- Country: Australia
- Location: Orange, New South Wales
- Coordinates: 33°19′45″S 149°05′27″E﻿ / ﻿33.3291°S 149.0908°E
- Purpose: Water supply
- Status: Decommissioned
- Construction began: 1888
- Opening date: 9 October 1890 inauguration
- Construction cost: A£32,688
- Owner: Orange City Council

Dam and spillways
- Type of dam: Embankment dam
- Impounds: Gosling Creek
- Height: 16 metres (52 ft)
- Length: 260 metres (850 ft)
- Width (crest): 3 metres (9.8 ft)
- Spillways: 1
- Spillway type: Concrete chute
- Spillway capacity: 2,960 cubic metres per second (105,000 cu ft/s)

Reservoir
- Creates: Gosling Creek Reservoir
- Total capacity: 400 megalitres (14×10^^{6} cu ft)
- Catchment area: 17 square kilometres (6.6 sq mi)
- Surface area: 12 hectares (30 acres)
- Maximum water depth: 5 metres (16 ft)

= Gosling Creek Dam =

Gosling Creek Dam is a decommissioned minor earth and rock fill with clay core embankment dam with concrete chute spillway across the Gosling Creek upstream of Orange in the central western region of New South Wales, Australia. Commissioned in 1890 to supply Orange with potable water, the dam was decommissioned after the official commissioning of the Suma Park Dam in 1962. The impounded reservoir is called Gosling Creek Reservoir and is now used for recreational purposes.

==Location and features==
Commenced in 1888 and officially inaugurated in 1890, the Gosling Creek Dam is a minor dam that has since been decommissioned on the Gosling Creek, approximately 4 km south of the city of Orange and provided the first town water supply to the city; constructed at a cost of A£, borne by the Orange City Council. Additional dams for water supply were completed in 1918 at built at Meadow Creek Dam and then Spring Creek Reservoir in 1931.

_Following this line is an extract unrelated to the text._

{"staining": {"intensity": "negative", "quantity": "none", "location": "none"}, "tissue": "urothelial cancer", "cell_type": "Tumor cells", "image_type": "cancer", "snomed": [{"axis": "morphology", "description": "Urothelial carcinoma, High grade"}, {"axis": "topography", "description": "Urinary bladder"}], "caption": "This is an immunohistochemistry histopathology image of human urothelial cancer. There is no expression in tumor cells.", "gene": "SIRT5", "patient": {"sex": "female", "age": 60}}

The dam wall height is 16 m and is 260 m long. The maximum water depth is 5 m and at 100% capacity the dam wall holds back 400 ML of water. The surface area of Gosling Creek Reservoir is 12 ha and the catchment area is 17 km2. The ungated concrete chute spillway is capable of discharging 2960 m3/s.

Gosling Creek was named after Jonathon W. Gosling, a free settler who arrived in Australia by ship in 1827 and the first property owner in the district.

Gosling Creek Reservoir is no longer used for water supply purposes, and in recent years the Orange City Council has developed the area as a recreation reserve. Facilities include a pedestrian and cycle way system, playground, bird hide, passive recreation areas. The reservoir was previously surrounded by pine plantations which have been logged and progressively replaced by native vegetation plantings.

In May, 2007 the nearby Cadia mine approached Orange City Council with a request to obtain water from Gosling Creek Reservoir for mining purposes due to their dwindling water supplies as a result of the ongoing drought.